### [The task]
Among the lines below, list those containing the string "strand".

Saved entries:

◆ ◆ ◆

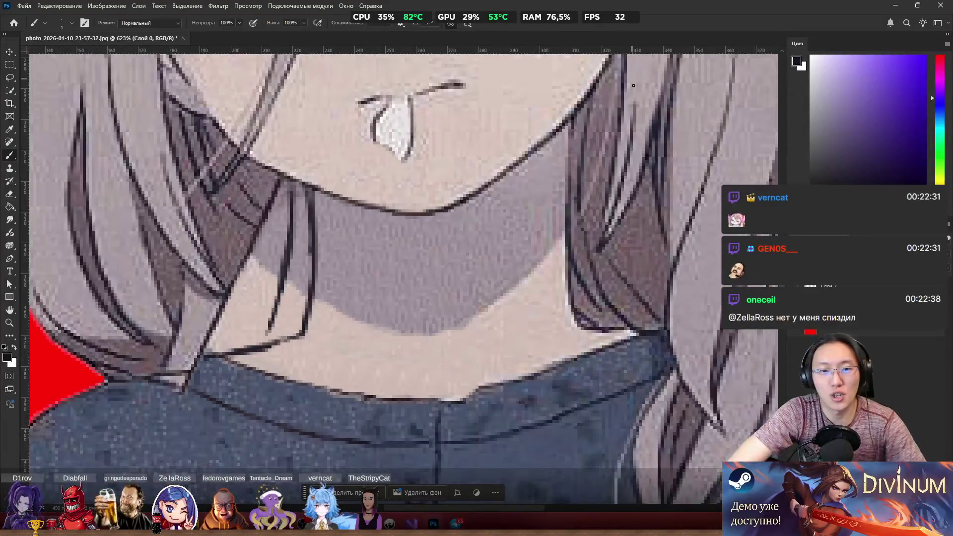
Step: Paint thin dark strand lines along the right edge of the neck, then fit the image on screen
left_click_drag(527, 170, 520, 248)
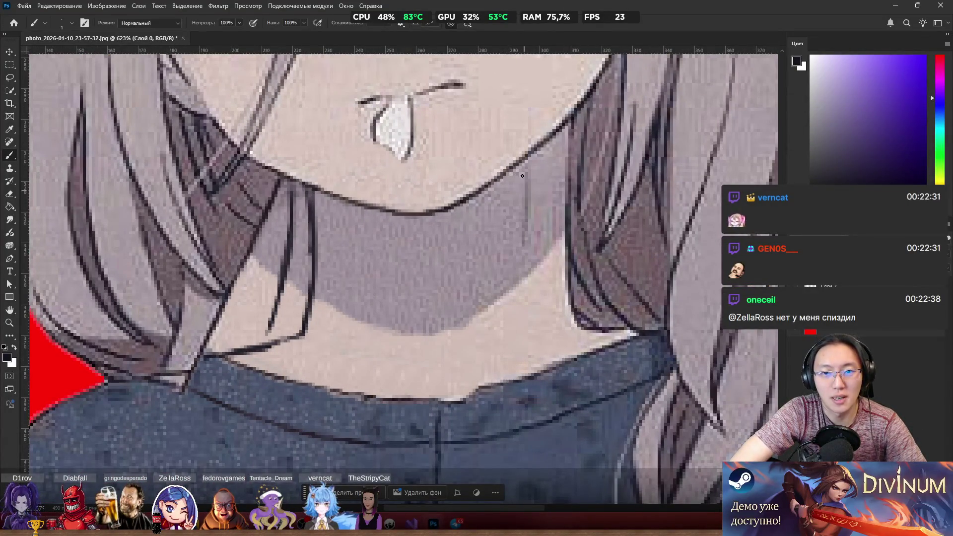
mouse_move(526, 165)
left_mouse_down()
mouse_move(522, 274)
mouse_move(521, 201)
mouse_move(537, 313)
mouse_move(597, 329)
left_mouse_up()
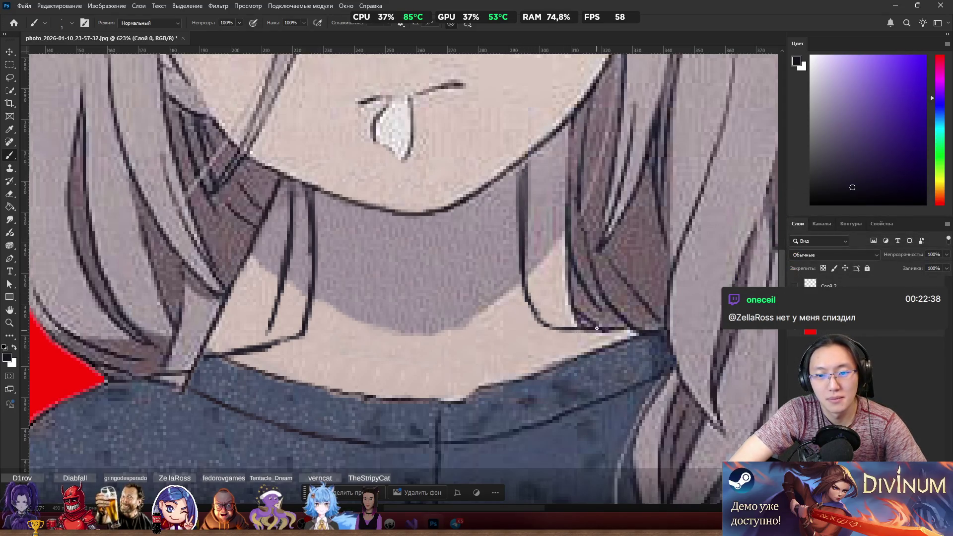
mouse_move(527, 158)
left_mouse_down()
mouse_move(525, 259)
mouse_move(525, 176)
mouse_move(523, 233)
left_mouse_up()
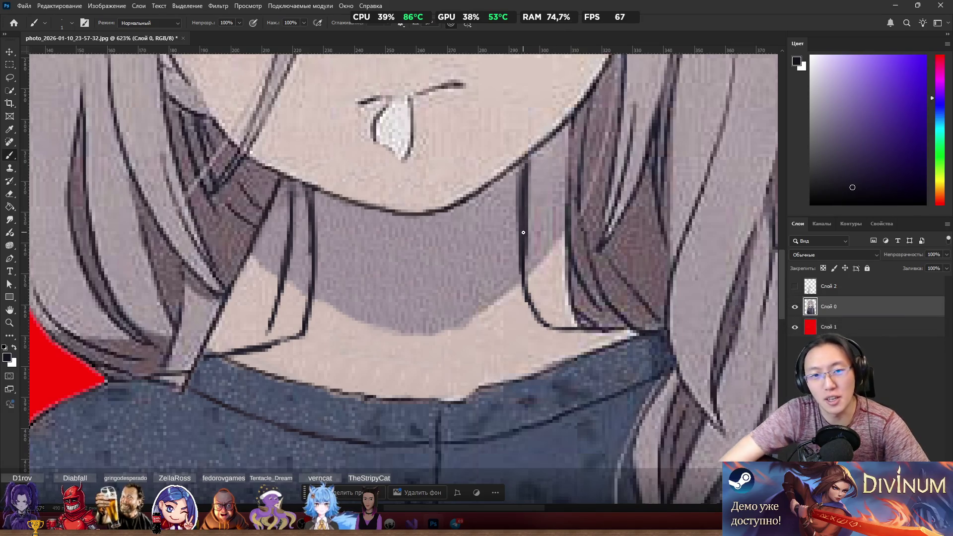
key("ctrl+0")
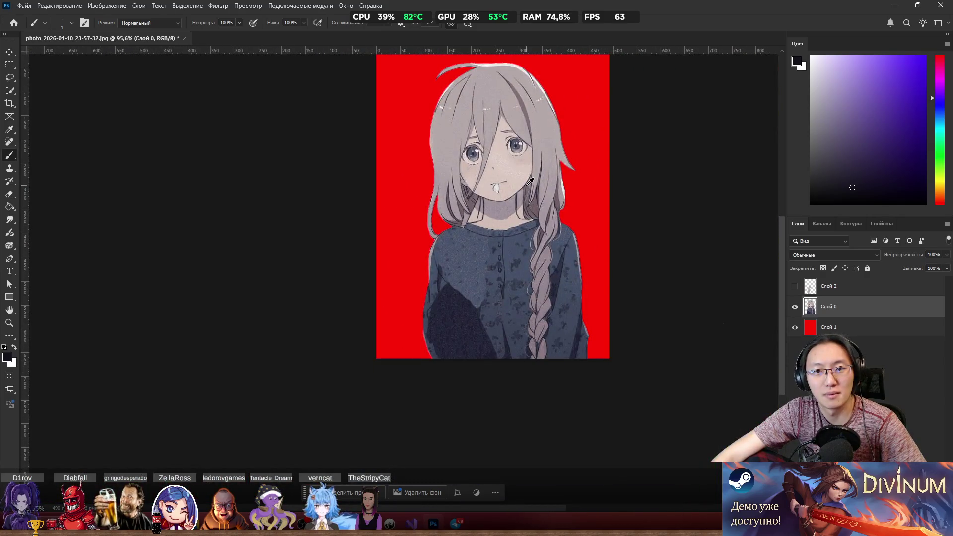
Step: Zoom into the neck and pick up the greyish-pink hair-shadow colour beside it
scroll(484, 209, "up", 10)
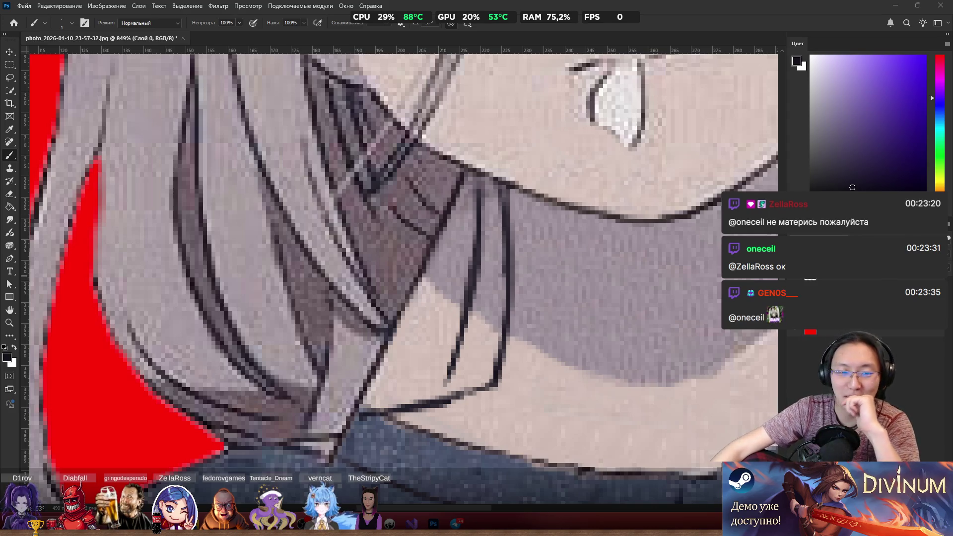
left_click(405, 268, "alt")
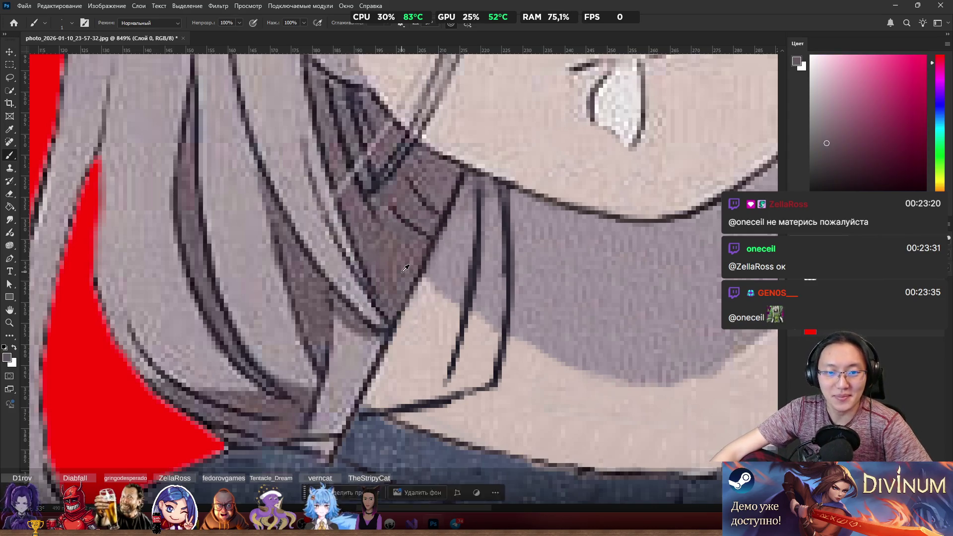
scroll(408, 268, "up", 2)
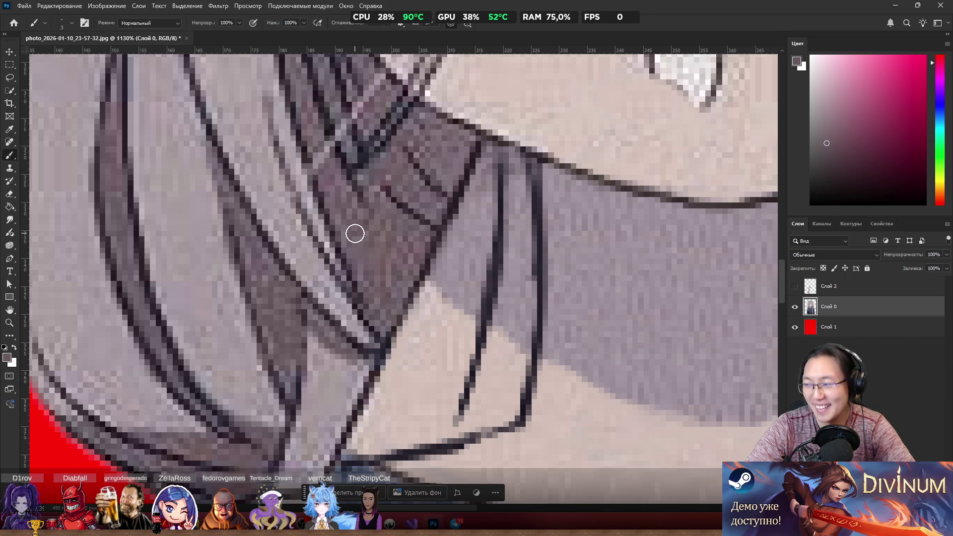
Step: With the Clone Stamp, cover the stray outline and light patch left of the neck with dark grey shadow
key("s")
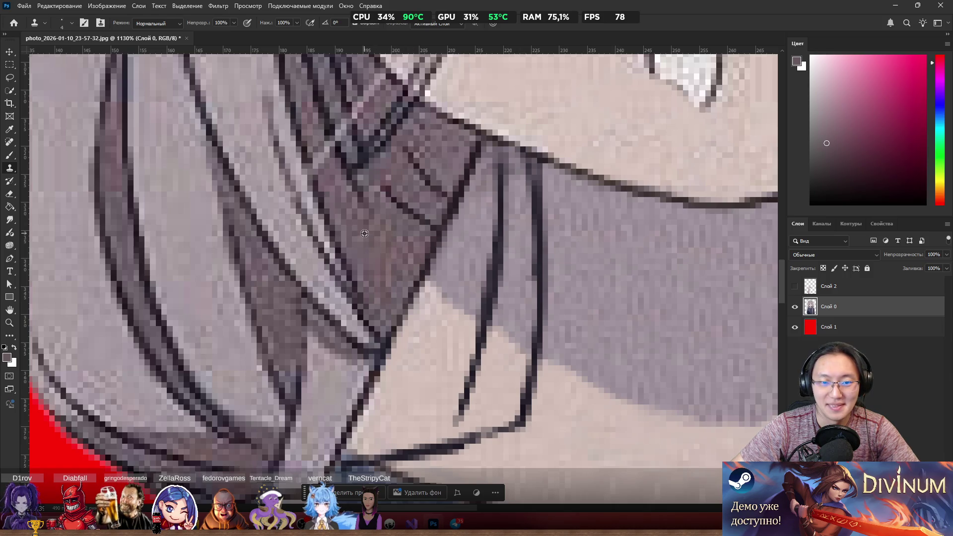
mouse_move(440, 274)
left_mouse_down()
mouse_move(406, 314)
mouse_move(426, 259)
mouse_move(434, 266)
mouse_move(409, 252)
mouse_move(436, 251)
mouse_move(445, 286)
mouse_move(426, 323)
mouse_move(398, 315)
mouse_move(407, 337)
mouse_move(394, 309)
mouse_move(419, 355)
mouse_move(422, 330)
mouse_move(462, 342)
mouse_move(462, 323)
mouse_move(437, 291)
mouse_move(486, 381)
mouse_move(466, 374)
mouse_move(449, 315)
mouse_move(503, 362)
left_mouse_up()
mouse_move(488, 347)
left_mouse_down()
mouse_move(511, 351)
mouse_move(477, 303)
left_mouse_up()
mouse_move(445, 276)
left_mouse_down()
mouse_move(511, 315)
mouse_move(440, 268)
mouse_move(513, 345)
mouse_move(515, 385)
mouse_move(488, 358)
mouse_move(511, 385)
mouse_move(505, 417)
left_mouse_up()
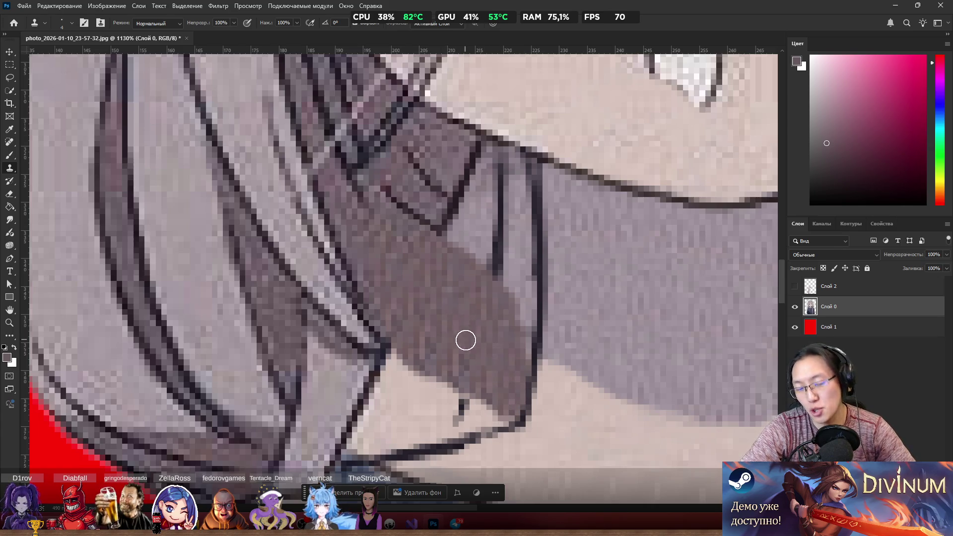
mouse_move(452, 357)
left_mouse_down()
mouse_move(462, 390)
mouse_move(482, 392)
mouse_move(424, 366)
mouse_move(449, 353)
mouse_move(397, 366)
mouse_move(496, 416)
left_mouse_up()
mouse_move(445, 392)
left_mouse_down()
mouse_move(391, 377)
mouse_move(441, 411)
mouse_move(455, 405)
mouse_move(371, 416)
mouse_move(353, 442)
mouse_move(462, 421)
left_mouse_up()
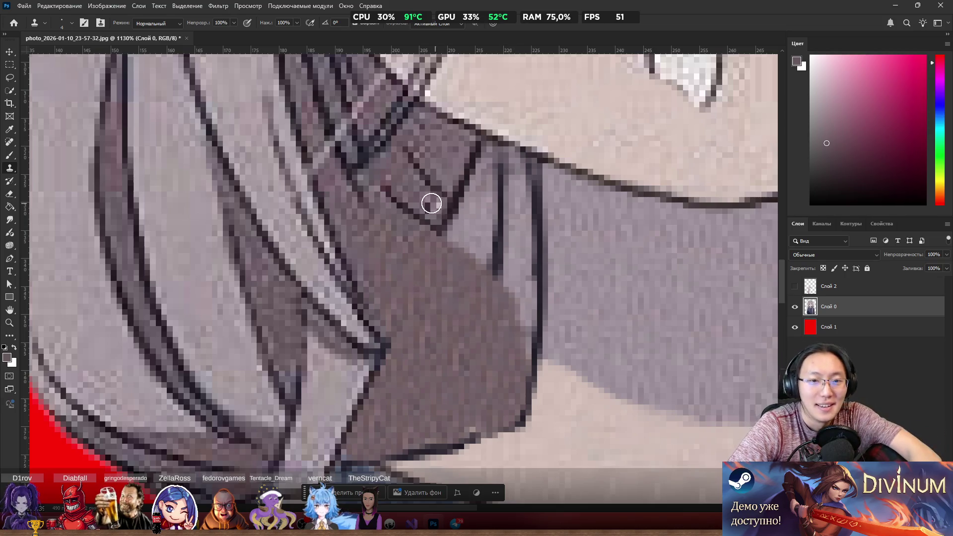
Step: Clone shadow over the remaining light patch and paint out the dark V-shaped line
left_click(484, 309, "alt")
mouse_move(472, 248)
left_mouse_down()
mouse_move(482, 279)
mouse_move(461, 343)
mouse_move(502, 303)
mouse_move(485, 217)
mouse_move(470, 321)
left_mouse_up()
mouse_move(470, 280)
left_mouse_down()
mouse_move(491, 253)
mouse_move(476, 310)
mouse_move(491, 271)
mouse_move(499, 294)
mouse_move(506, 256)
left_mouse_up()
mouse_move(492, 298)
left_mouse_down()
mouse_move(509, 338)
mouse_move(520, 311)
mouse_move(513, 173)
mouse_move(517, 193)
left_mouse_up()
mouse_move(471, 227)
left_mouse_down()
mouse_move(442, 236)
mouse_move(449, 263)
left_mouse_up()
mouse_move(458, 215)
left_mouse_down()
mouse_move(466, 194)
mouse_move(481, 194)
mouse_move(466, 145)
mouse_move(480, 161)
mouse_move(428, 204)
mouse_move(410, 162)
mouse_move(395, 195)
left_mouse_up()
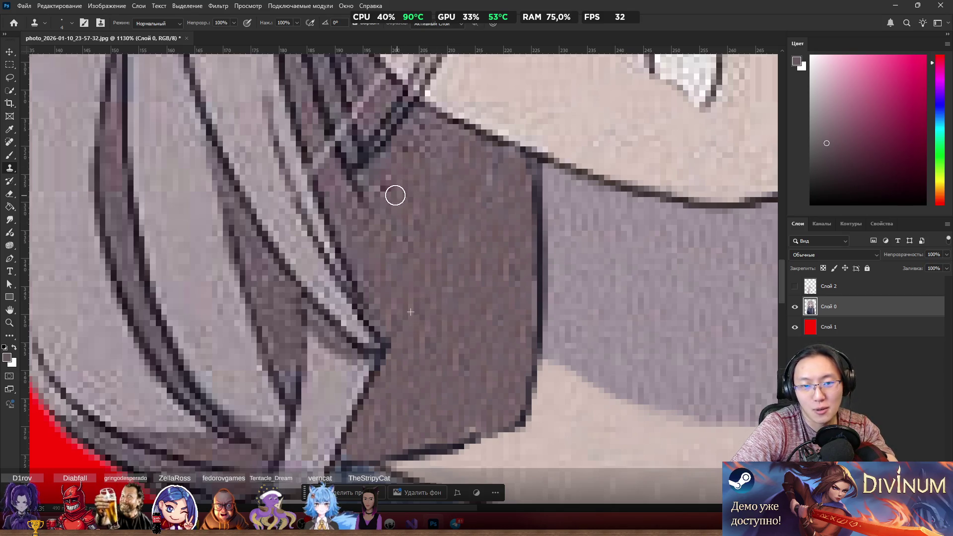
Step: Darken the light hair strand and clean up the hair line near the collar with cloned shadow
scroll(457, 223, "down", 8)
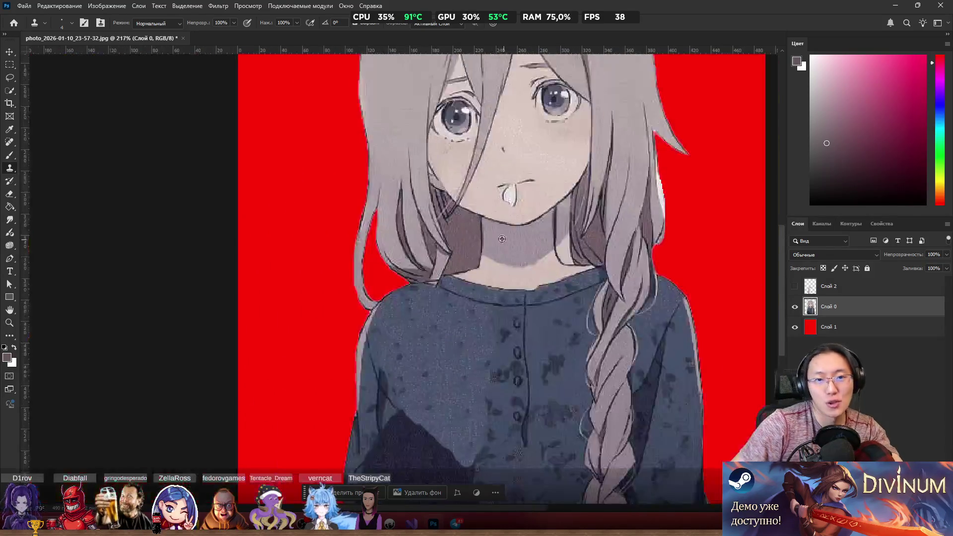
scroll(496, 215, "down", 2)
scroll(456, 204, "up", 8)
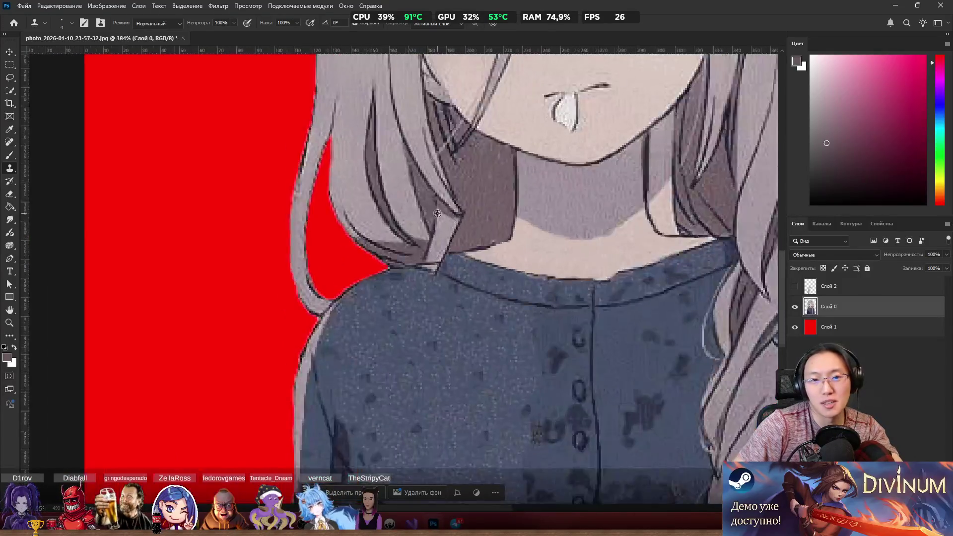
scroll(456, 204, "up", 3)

◆ ◆ ◆

### [Response]
Step: Paint thin dark strand lines along the right edge of the neck, then fit the image on screen
Step: Darken the light hair strand and clean up the hair line near the collar with cloned shadow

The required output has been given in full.